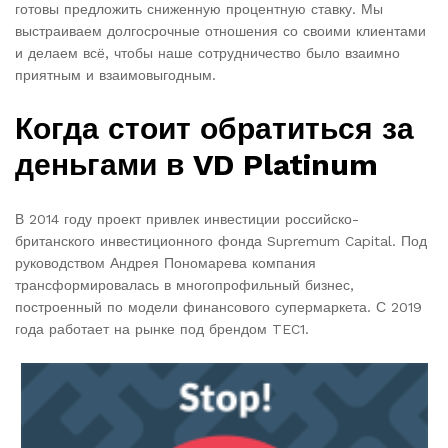
готовы предложить сниженную процентную ставку. Мы
выстраиваем долгосрочные отношения со своими клиентами
и делаем всё, чтобы наше сотрудничество было взаимно
приятным и взаимовыгодным.
Когда стоит обратиться за
деньгами в VD Platinum
В 2014 году проект привлек инвестиции российско-
британского инвестиционного фонда Supremum Capital. Под
руководством Андрея Пономарева компания
трансформировалась в многопрофильный бизнес,
построенный по модели финансового супермаркета. С 2019
года работает на рынке под брендом TEC1.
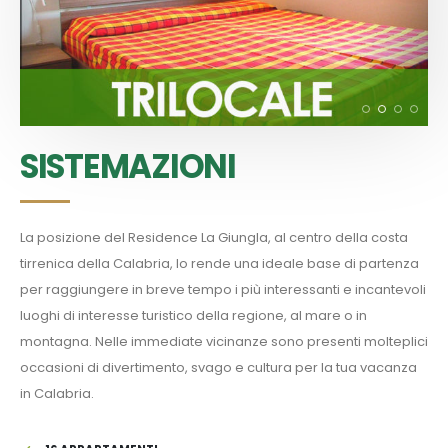
SISTEMAZIONI
La posizione del Residence La Giungla, al centro della costa
tirrenica della Calabria, lo rende una ideale base di partenza
per raggiungere in breve tempo i più interessanti e incantevoli
luoghi di interesse turistico della regione, al mare o in
montagna. Nelle immediate vicinanze sono presenti molteplici
occasioni di divertimento, svago e cultura per la tua vacanza
in Calabria.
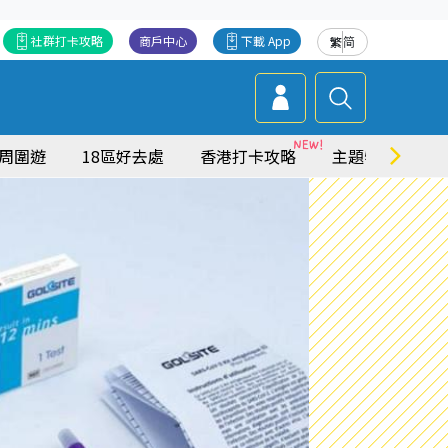
社群打卡攻略
商戶中心
下載 App
繁
简
周圍遊
18區好去處
香港打卡攻略
主題特集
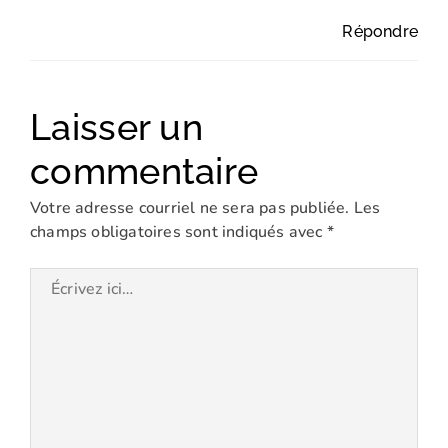
Répondre
Laisser un
commentaire
Votre adresse courriel ne sera pas publiée.
Les
champs obligatoires sont indiqués avec
*
Écrivez
ici…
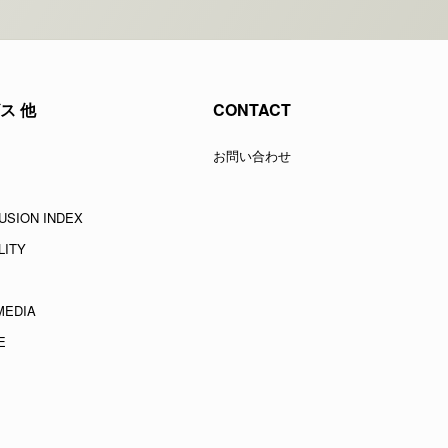
ス 他
CONTACT
お問い合わせ
USION INDEX
LITY
MEDIA
E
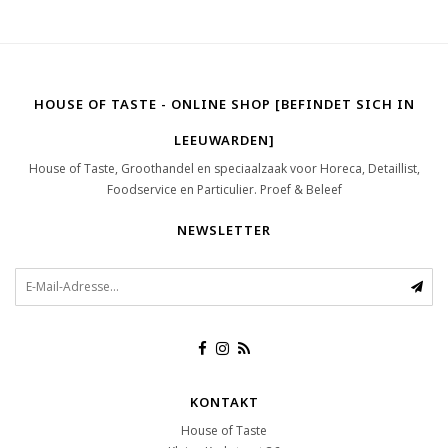
HOUSE OF TASTE - ONLINE SHOP [BEFINDET SICH IN
LEEUWARDEN]
House of Taste, Groothandel en speciaalzaak voor Horeca, Detaillist,
Foodservice en Particulier. Proef & Beleef
NEWSLETTER
KONTAKT
House of Taste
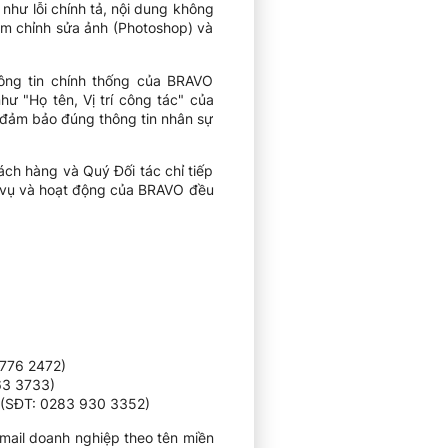
 như lỗi chính tả, nội dung không
ềm chỉnh sửa ảnh (Photoshop) và
hông tin chính thống của BRAVO
hư "Họ tên, Vị trí công tác" của
 đảm bảo đúng thông tin nhân sự
ch hàng và Quý Đối tác chỉ tiếp
h vụ và hoạt động của BRAVO đều
 776 2472)
63 3733)
 (SĐT: 0283 930 3352)
ail doanh nghiệp theo tên miền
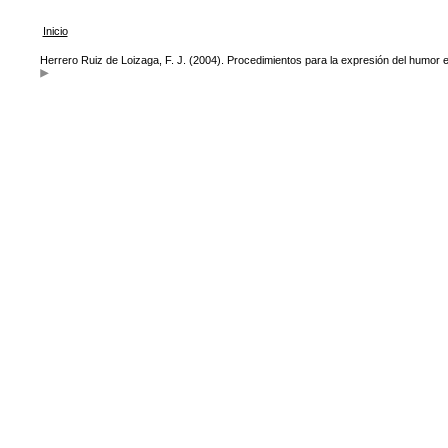
Inicio
Herrero Ruiz de Loizaga, F. J. (2004). Procedimientos para la expresión del humor 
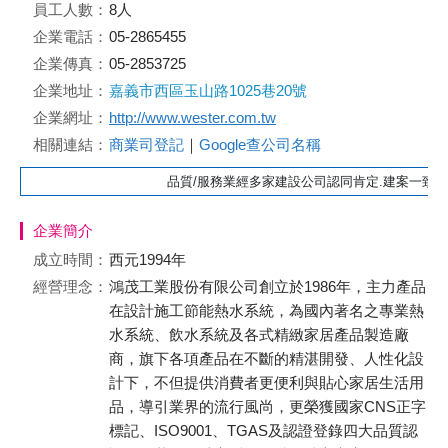
員工人數：
8人
企業電話：
05-2865455
企業傳真：
05-2853725
企業地址：
嘉義市西區玉山路1025巷20號
企業網址：
http://www.wester.com.tw
相關連結：
商業司登記
｜
Google查公司名稱
品質/服務業經多家建設公司認同肯定.建案一致配
企業簡介
成立時間：
西元1994年
經營理念：
鴻茂工業股份有限公司創立於1986年，主力產品
在設計施工節能熱水系統，為國內著名之專業熱
水系統、飲水系統及各式精緻家居產品製造廠
商，旗下各項產品在不斷的精湛開發、人性化設
計下，不但提供消費者更便利與貼心家居生活用
品，導引業界的流行風尚，更榮獲國家CNS正字
標記、ISO9001、TGAS及認證登錄四大品質認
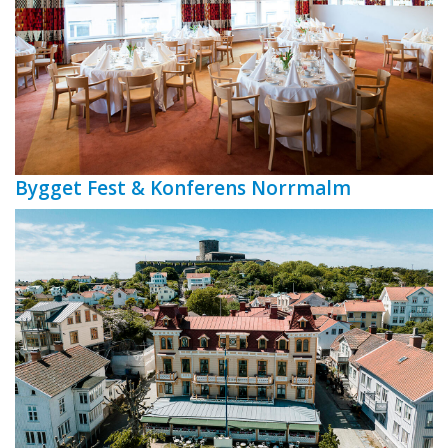
Bygget Fest & Konferens Norrmalm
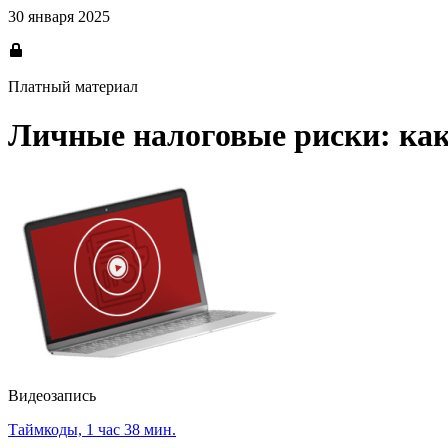
30 января 2025
Платный материал
Личные налоговые риски: как
Видеозапись
Таймкоды, 1 час 38 мин.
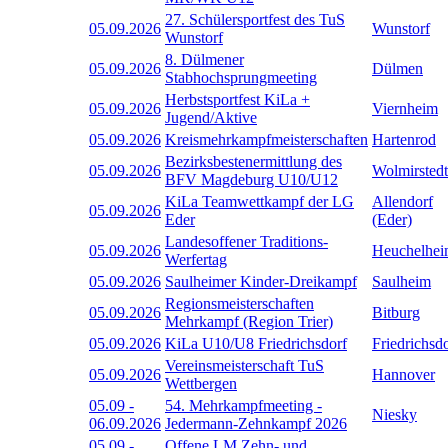
27. Schülersportfest des TuS
05.09.2026
Wunstorf
Wunstorf
8. Dülmener
05.09.2026
Dülmen
Stabhochsprungmeeting
Herbstsportfest KiLa +
05.09.2026
Viernheim
Jugend/Aktive
05.09.2026
Kreismehrkampfmeisterschaften
Hartenrod
Bezirksbestenermittlung des
05.09.2026
Wolmirstedt
BFV Magdeburg U10/U12
KiLa Teamwettkampf der LG
Allendorf
05.09.2026
Eder
(Eder)
Landesoffener Traditions-
05.09.2026
Heuchelhe
Werfertag
05.09.2026
Saulheimer Kinder-Dreikampf
Saulheim
Regionsmeisterschaften
05.09.2026
Bitburg
Mehrkampf (Region Trier)
05.09.2026
KiLa U10/U8 Friedrichsdorf
Friedrichsd
Vereinsmeisterschaft TuS
05.09.2026
Hannover
Wettbergen
05.09
-
54. Mehrkampfmeeting -
Niesky
06.09.2026
Jedermann-Zehnkampf 2026
05.09
-
Offene LM Zehn- und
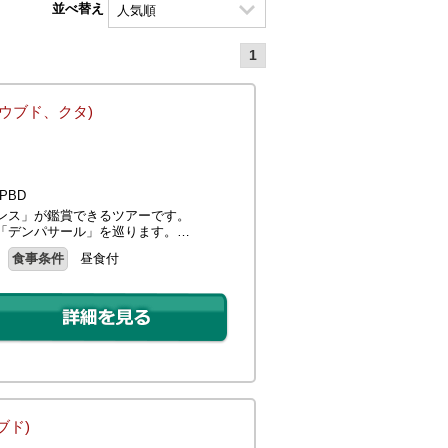
並べ替え
1
(ウブド、クタ)
PBD
ンス」が鑑賞できるツアーです。
「デンパサール」を巡ります。…
食事条件
昼食付
ブド)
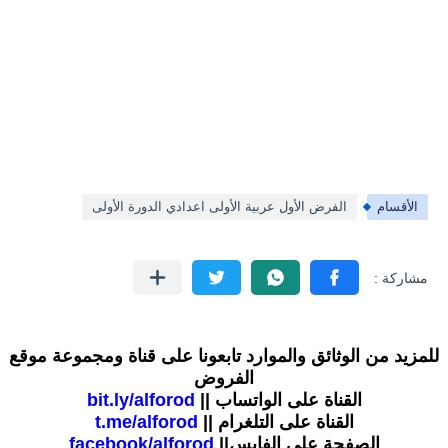
الأقسام
الفرض الأول عربية الأولى اعدادي الدورة الأولى
للمزيد من الوثائق والموارد تابعونا على قناة ومجموعة موقع
الفروض
القناة على الواتساب ||
bit.ly/alforod
القناة على التلغرام ||
t.me/alforod
الصفحة على الفايس||
facebook/alforod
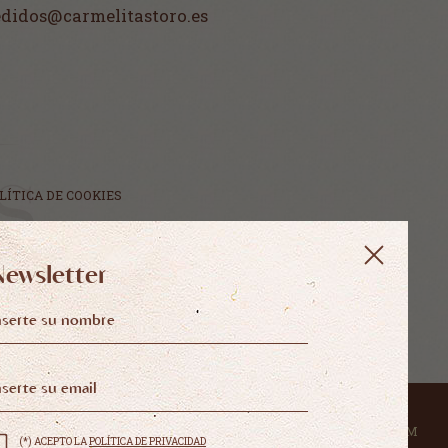
pedidos@carmelitastoro.es
LÍTICA DE COOKIES
Newsletter
DISEÑO WEB SGM
(*) ACEPTO LA
POLÍTICA DE PRIVACIDAD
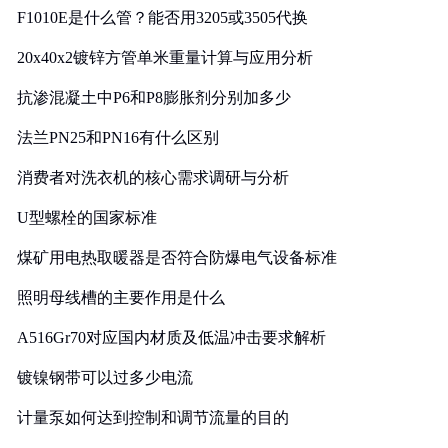
F1010E是什么管？能否用3205或3505代换
20x40x2镀锌方管单米重量计算与应用分析
抗渗混凝土中P6和P8膨胀剂分别加多少
法兰PN25和PN16有什么区别
消费者对洗衣机的核心需求调研与分析
U型螺栓的国家标准
煤矿用电热取暖器是否符合防爆电气设备标准
照明母线槽的主要作用是什么
A516Gr70对应国内材质及低温冲击要求解析
镀镍钢带可以过多少电流
计量泵如何达到控制和调节流量的目的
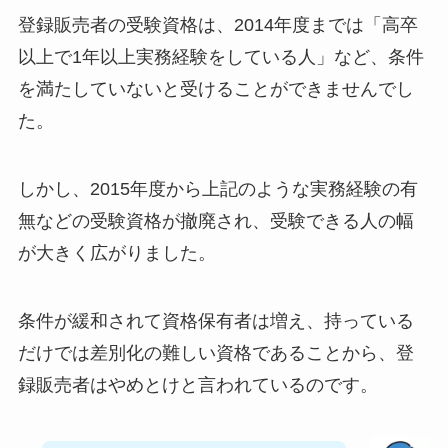
登録販売者の受験資格は、2014年度までは「高卒
以上で1年以上実務経験をしている人」など、条件
を満たしていないと受けることができませんでし
た。
しかし、2015年度から上記のような実務経験の有
無などの受験資格が撤廃され、受験できる人の幅
が大きく広がりました。
条件が緩和されて資格保有者は増え、持っている
だけでは差別化の難しい資格であることから、登
録販売者はやめとけと言われているのです。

※

# [Task directions]
Copy the data above word for word, starting at the line that contains "như lỗi chính tả, nội dung không" and ending at the line that contains "Таймкоды, 1 час 38 мин.". Leave the pictures out of your answer.

# [Response area]
 như lỗi chính tả, nội dung không
ềm chỉnh sửa ảnh (Photoshop) và
hông tin chính thống của BRAVO
hư "Họ tên, Vị trí công tác" của
 đảm bảo đúng thông tin nhân sự
ch hàng và Quý Đối tác chỉ tiếp
h vụ và hoạt động của BRAVO đều
 776 2472)
63 3733)
 (SĐT: 0283 930 3352)
ail doanh nghiệp theo tên miền
Inicio
Herrero Ruiz de Loizaga, F. J. (2004). Procedimientos para la expresión del humor 
員工人數：
8人
企業電話：
05-2865455
企業傳真：
05-2853725
企業地址：
嘉義市西區玉山路1025巷20號
企業網址：
http://www.wester.com.tw
相關連結：
商業司登記
｜
Google查公司名稱
品質/服務業經多家建設公司認同肯定.建案一致配
企業簡介
成立時間：
西元1994年
經營理念：
鴻茂工業股份有限公司創立於1986年，主力產品
在設計施工節能熱水系統，為國內著名之專業熱
水系統、飲水系統及各式精緻家居產品製造廠
商，旗下各項產品在不斷的精湛開發、人性化設
計下，不但提供消費者更便利與貼心家居生活用
品，導引業界的流行風尚，更榮獲國家CNS正字
標記、ISO9001、TGAS及認證登錄四大品質認
Bygget Fest & Konferens Norrmalm
30 января 2025
Платный материал
Личные налоговые риски: как
Видеозапись
Таймкоды, 1 час 38 мин.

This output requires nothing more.